To run the clock, scientists first trap and cool an ion, then bathe it in laser light and measure whether it has absorbed any of the light and jumped to the higher energy state. A typical laser bath lasts about a second. By immersing the atom over and over in slightly different colors of light, scientists build up data that helps them tune the clock’s laser frequency closer and closer to the aluminum resonant frequency.
Physicists have also made trapped-ion clocks using ytterbium, a much heavier metal. This ion has two different resonant frequencies that can both be used for clocks, allowing the clock’s performance to be measured against itself.
Because the ions trapped in ion clocks are well protected from frequency shifts caused by the external environment, they have the potential to produce some of the world’s most accurate ticks of time. The best of these clocks are so good that if they had run continuously since the Big Bang, they would have gained or lost less than a second. (So far, however, they have run for only a few hours at a time.)
But another kind of optical clock has proved to be even more stable.
Instead of making exquisite measurements of just one atom, optical lattice clocks tune to the oscillations of thousands of atoms at once.
In a lattice clock, overlapping laser beams construct an energy landscape of peaks and valleys. This web of light creates a sort of electromagnetic egg carton with individual atoms resting in some of the egg compartments. Depending on the number of laser beams, the lattice compartments can be arranged in a one-dimensional line, a two-dimensional plane or a three-dimensional box.
Like an ion trap, the lattice lasers stop atoms cold so their internal oscillations can be measured for a long time. Because they also allow scientists to average measurements over all of the atoms at once, lattice clocks have become the most precise and stable clocks in existence.
A funny thing about lattice clocks is that they shouldn’t even work. Quantum physics tells us that the trapping lasers’ powerful electromagnetic fields should strongly shift the trapped atoms’ resonant frequencies, making them useless as clocks. But a surprising phenomenon makes the lattice clock possible after all: the so-called magic wavelength.
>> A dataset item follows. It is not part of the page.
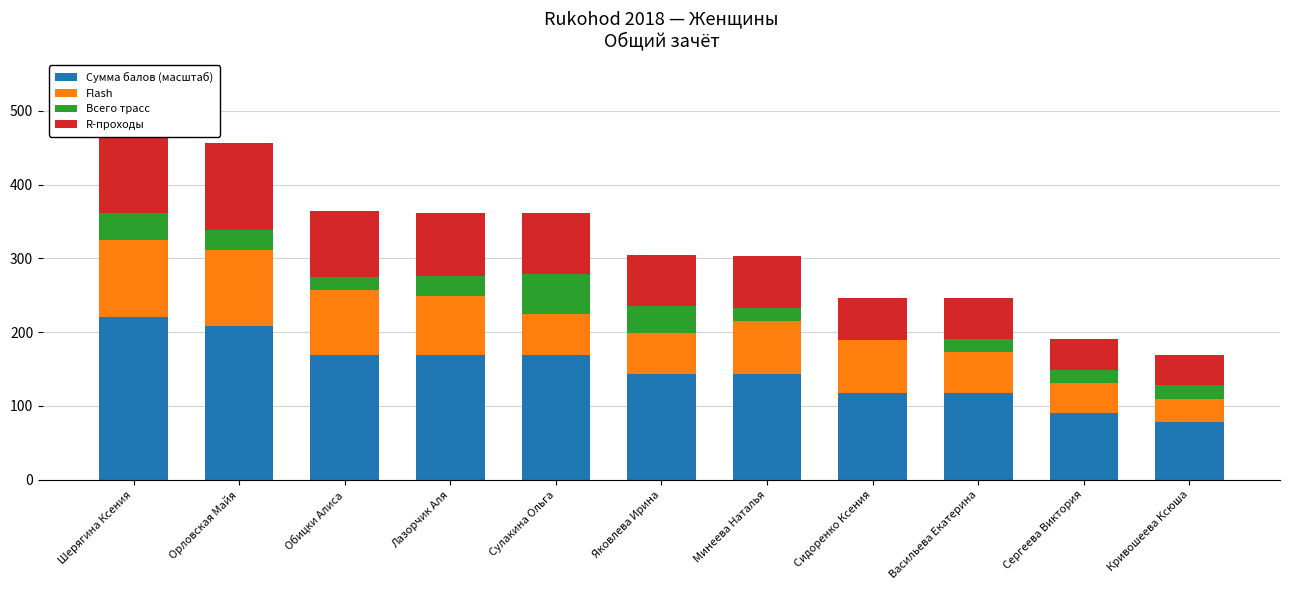

What value does the Всего трасс series have at Васильева Екатерина?

18.0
In the early 2000s, physicists discovered that laser light of certain wavelengths (the wavelength and frequency of light are inversely related) can pull on the atoms in counteracting ways that almost exactly cancel out, leaving their resonant frequencies unchanged.
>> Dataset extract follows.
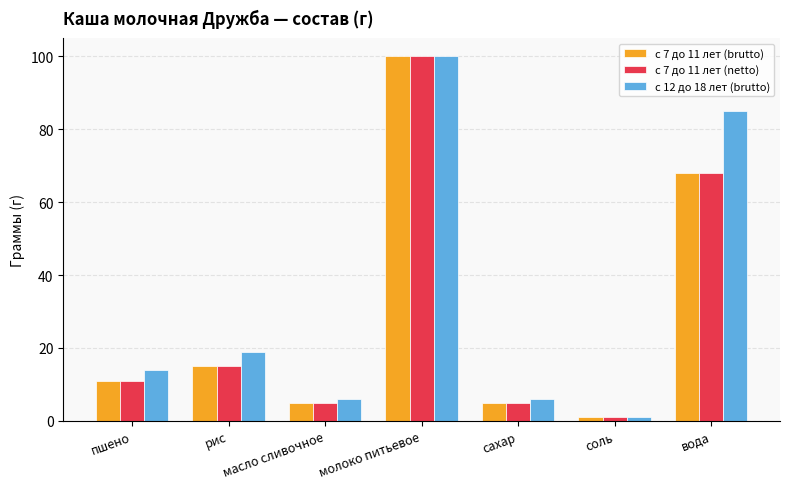

Reading left to right, what are all the values shown in this chart?

с 7 до 11 лет (brutto): пшено=11	рис=15	масло сливочное=5	молоко питьевое=100	сахар=5	соль=1	вода=68
с 7 до 11 лет (netto): пшено=11	рис=15	масло сливочное=5	молоко питьевое=100	сахар=5	соль=1	вода=68
с 12 до 18 лет (brutto): пшено=14	рис=19	масло сливочное=6	молоко питьевое=100	сахар=6	соль=1	вода=85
Is the magic wavelength truly magic? Maybe not, but it’s certainly a beautiful — and useful — surprise hidden within quantum physics.
Since the lattice clock was invented, scientists in several countries have built versions based on different atoms. Strontium and ytterbium are currently among the most popular.
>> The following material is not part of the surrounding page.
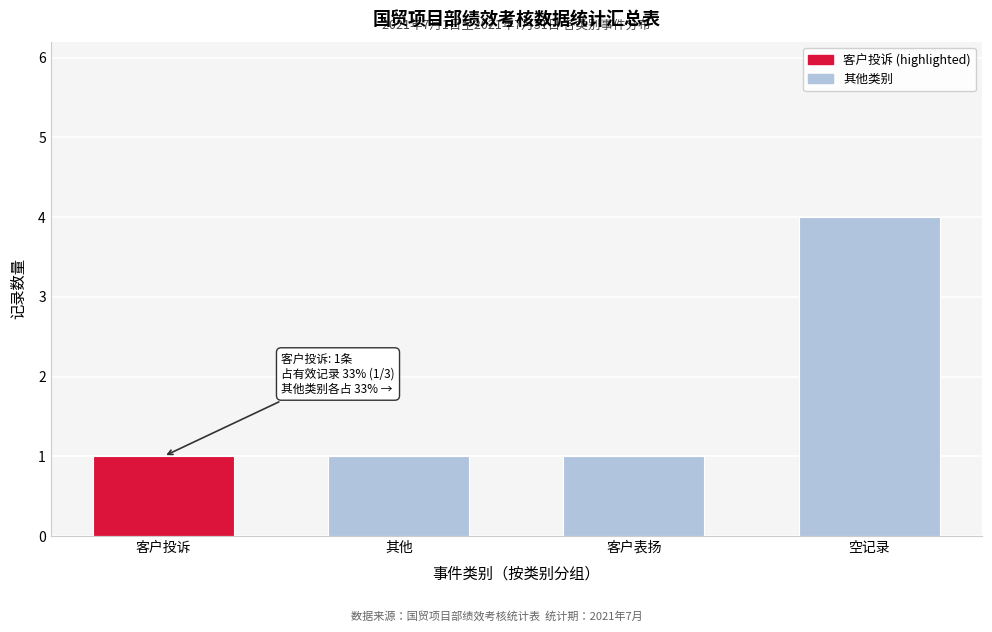

Reading left to right, list all the values displayed in this chart.

1	1	1	4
Similar to their trapped-ion cousins, the lasers and electronics needed for lattice clocks can take up several rooms. They are complicated and finicky devices. One or more scientists usually needs to be there to turn knobs and tweak dials.
But these clocks have lately been making their way out of the lab. Portable, dishwasher-sized lattice clocks have summited skyscrapers and crossed the country on road trips. NIST scientists will soon take one up a 14,271-foot (4,350-meter) Colorado mountain to attempt a bold new test of Einstein’s theory of general relativity.
And companies are selling the first commercial optical clocks, using a simpler design based on iodine molecules. These clocks aren’t record breakers, but they are cheaper and easier to build. Iodine clocks will be on board the European Kepler navigation satellites, and one may soon join the ensemble of clocks NIST uses to produce official U.S. time.
The future of optical clocks is looking — no pun intended — bright.